Lenders are not real keen on forgiving debt. Mortgage investors want to make money, not lose it. This tends to make lenders and investors hesitant to approve short sales. No, they don’t want to foreclose on a home and carry the cost of that, but they also don’t want to lose money by selling short.

In the Phoenix real estate market, there are currently 5,468 properties tagged in the MLS as “Lender / Corporate Approval Required”. That is how all short sales should be flagged (as well as corporate/relocation owned homes), but that number has to be taken with a grain of salt as often agents don’t enter data correctly. (In other words, there are probably more than 5,468 current short sale listings in the Phoenix metro area).

Short sales are difficult transactions. They require extensive negotiations with the lender, and it can take months to get lender approval — if it comes at all. As such, the ‘buyer pool” for short sales is small. Let’s face it, most folks buying a home can’t or won’t wait for weeks on end to get an answer. There are plenty of individually owned homes to chose from.

But if you are interested in purchasing a short sale, it can be done. Be sure to chose an agent that has worked short sales. One job of the agent is to convince the bank that an offer made on a short sale is a reasonable offer and will save the lender money over foreclosing on the home. Such negotiations are not for the faint of heart or inexperienced.

Just don’t expect the lender to accept an offer at 50 cents on the dollar. Different lenders have different criteria as to what they will accept, the costs they will pay, and the proof they require that the seller is in a position that demands a short sale. Some lenders will send short sale paperwork before a home is listed, some require a home to be listed for a period of time before a short sale will be considered, and some won’t even discuss a short sale until you have an offer in hand.

These various lender requirements make both listing and buying a short sale home tedious, at best.

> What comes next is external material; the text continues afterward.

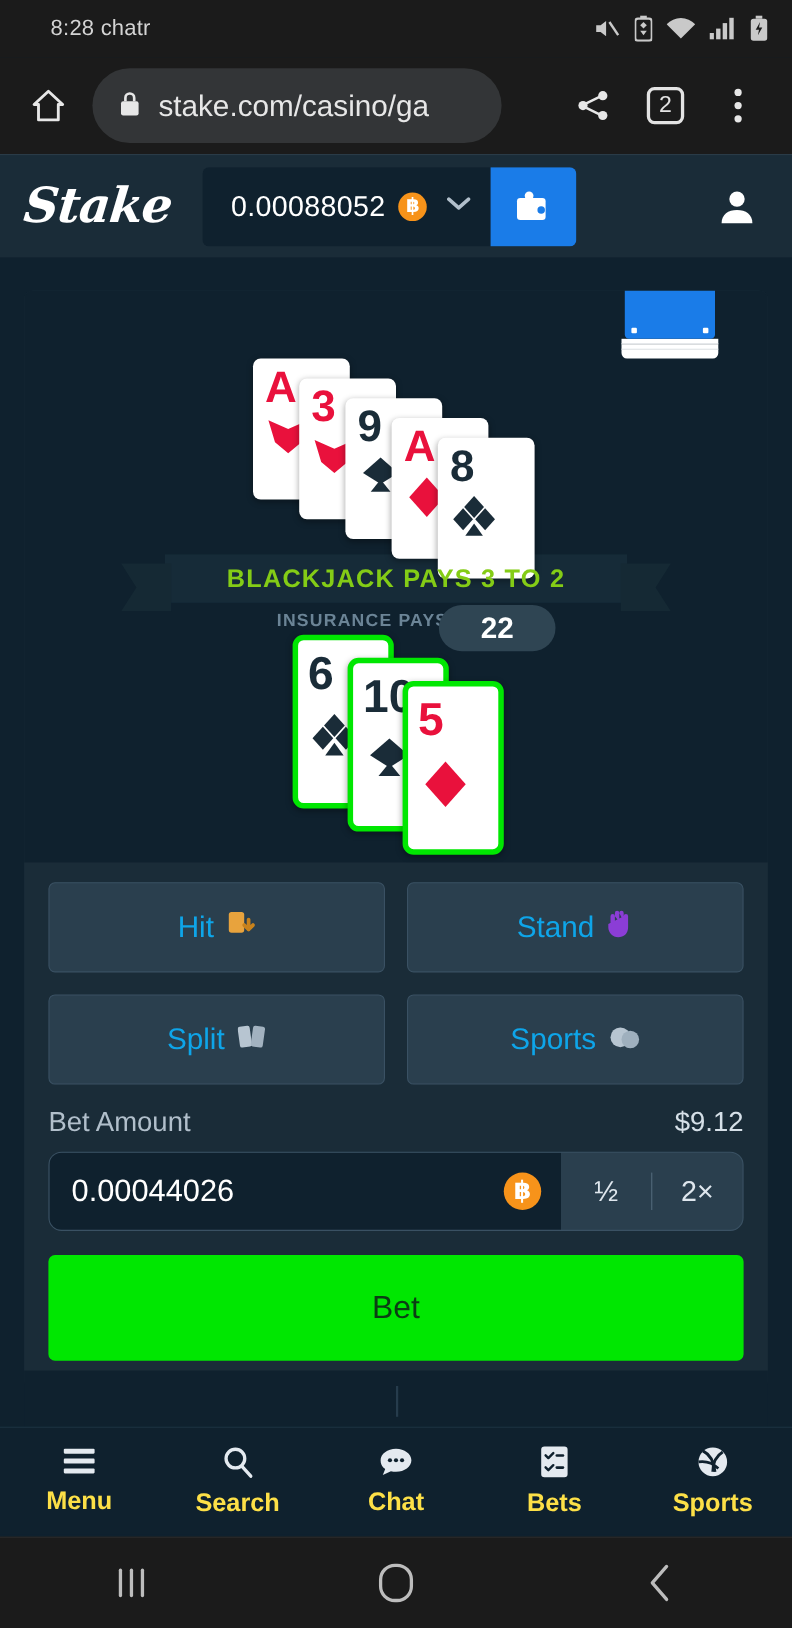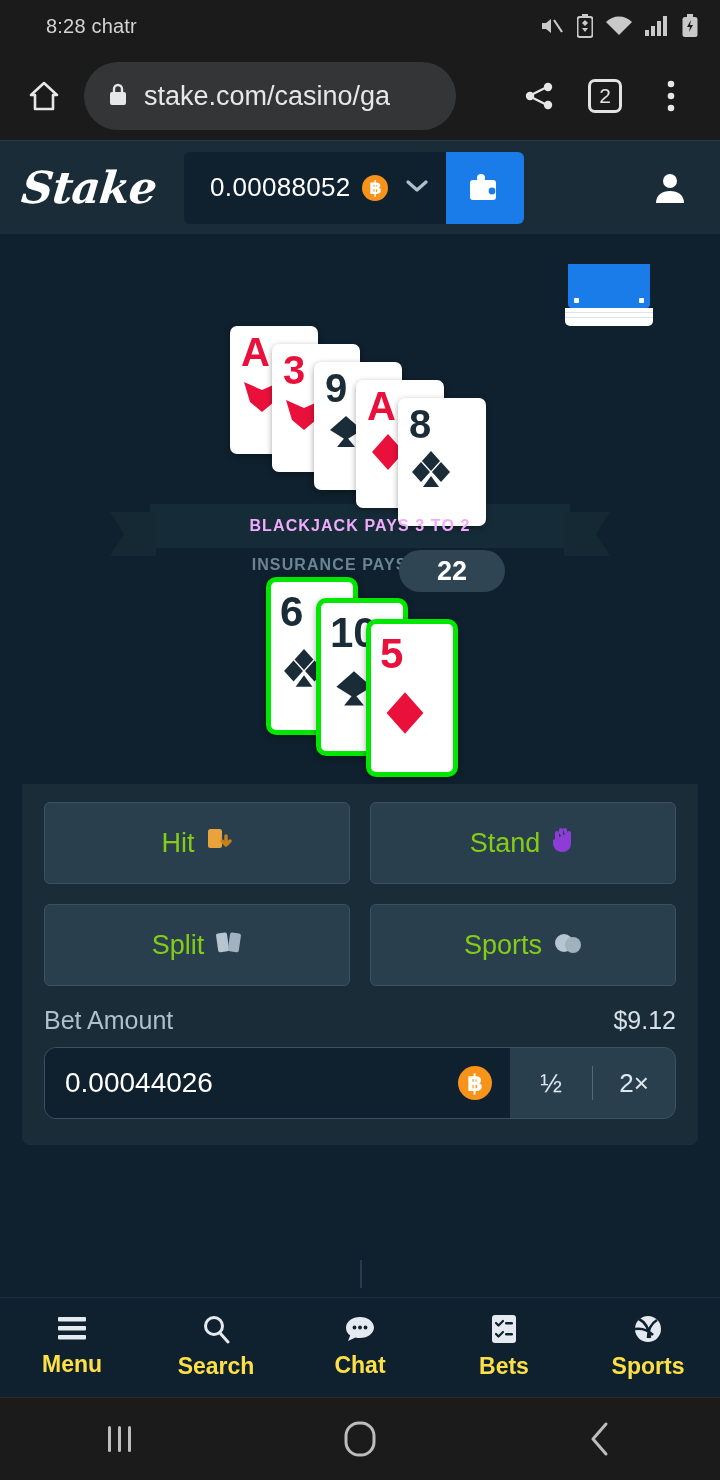"BLACKJACK PAYS 3 TO 2" .ribbon-text { color: #f0abfc -> #84cc16; font-size: 16px -> 23px }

Recently I’ve had a couple of discussions with people that are of the mind set that they don’t want to pay for a home that is declining in value. They are perfectly capable of making the payments, they just don’t want to make them. Well, that’s just not going to fly. It may sound harsh, but the lender doesn’t really care what you want or don’t want to do. You committed to making payments when you signed your mortgage, and they expect you to keep that commitment. Before any lender will accept a short sale, they will require financial statements and likely a “hardship letter” so they can determine if you can no longer make payments. The fact that you don’t like your payment is of no concern to them.

I’m not writing this to discourage people from selling short or buying short sale properties. It’s important though, to know what you are getting in to if you chose to sell or purchase short sale real estate.

Update: Jamie Geiger over at the Real Estate Cactus posted on short sales today, referencing the same WSJ article. Nice local stats included!